-- Excerpted data follows --

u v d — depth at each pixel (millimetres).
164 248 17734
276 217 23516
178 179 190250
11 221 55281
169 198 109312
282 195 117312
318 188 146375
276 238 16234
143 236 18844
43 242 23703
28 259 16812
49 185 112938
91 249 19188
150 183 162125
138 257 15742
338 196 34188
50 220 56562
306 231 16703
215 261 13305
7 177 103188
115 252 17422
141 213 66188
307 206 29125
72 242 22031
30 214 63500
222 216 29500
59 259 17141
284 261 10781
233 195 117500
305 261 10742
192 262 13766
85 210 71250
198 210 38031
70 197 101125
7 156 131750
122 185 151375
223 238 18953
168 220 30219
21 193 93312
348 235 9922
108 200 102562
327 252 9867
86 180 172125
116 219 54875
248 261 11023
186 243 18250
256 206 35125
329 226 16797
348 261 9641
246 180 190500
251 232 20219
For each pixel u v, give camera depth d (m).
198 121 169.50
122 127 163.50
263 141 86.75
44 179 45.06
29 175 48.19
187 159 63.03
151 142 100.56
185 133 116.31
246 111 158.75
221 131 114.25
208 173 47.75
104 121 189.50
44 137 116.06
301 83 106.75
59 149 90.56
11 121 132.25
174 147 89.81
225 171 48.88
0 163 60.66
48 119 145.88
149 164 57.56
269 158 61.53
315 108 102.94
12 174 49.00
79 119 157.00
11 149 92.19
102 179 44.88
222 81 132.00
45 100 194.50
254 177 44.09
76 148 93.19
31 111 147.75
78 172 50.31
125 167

-- Excerpted data concluded --

[What needs to be done]: Retype each line above, keeping every character.

[Answer box]:
u v d — depth at each pixel (millimetres).
164 248 17734
276 217 23516
178 179 190250
11 221 55281
169 198 109312
282 195 117312
318 188 146375
276 238 16234
143 236 18844
43 242 23703
28 259 16812
49 185 112938
91 249 19188
150 183 162125
138 257 15742
338 196 34188
50 220 56562
306 231 16703
215 261 13305
7 177 103188
115 252 17422
141 213 66188
307 206 29125
72 242 22031
30 214 63500
222 216 29500
59 259 17141
284 261 10781
233 195 117500
305 261 10742
192 262 13766
85 210 71250
198 210 38031
70 197 101125
7 156 131750
122 185 151375
223 238 18953
168 220 30219
21 193 93312
348 235 9922
108 200 102562
327 252 9867
86 180 172125
116 219 54875
248 261 11023
186 243 18250
256 206 35125
329 226 16797
348 261 9641
246 180 190500
251 232 20219
For each pixel u v, give camera depth d (m).
198 121 169.50
122 127 163.50
263 141 86.75
44 179 45.06
29 175 48.19
187 159 63.03
151 142 100.56
185 133 116.31
246 111 158.75
221 131 114.25
208 173 47.75
104 121 189.50
44 137 116.06
301 83 106.75
59 149 90.56
11 121 132.25
174 147 89.81
225 171 48.88
0 163 60.66
48 119 145.88
149 164 57.56
269 158 61.53
315 108 102.94
12 174 49.00
79 119 157.00
11 149 92.19
102 179 44.88
222 81 132.00
45 100 194.50
254 177 44.09
76 148 93.19
31 111 147.75
78 172 50.31
125 167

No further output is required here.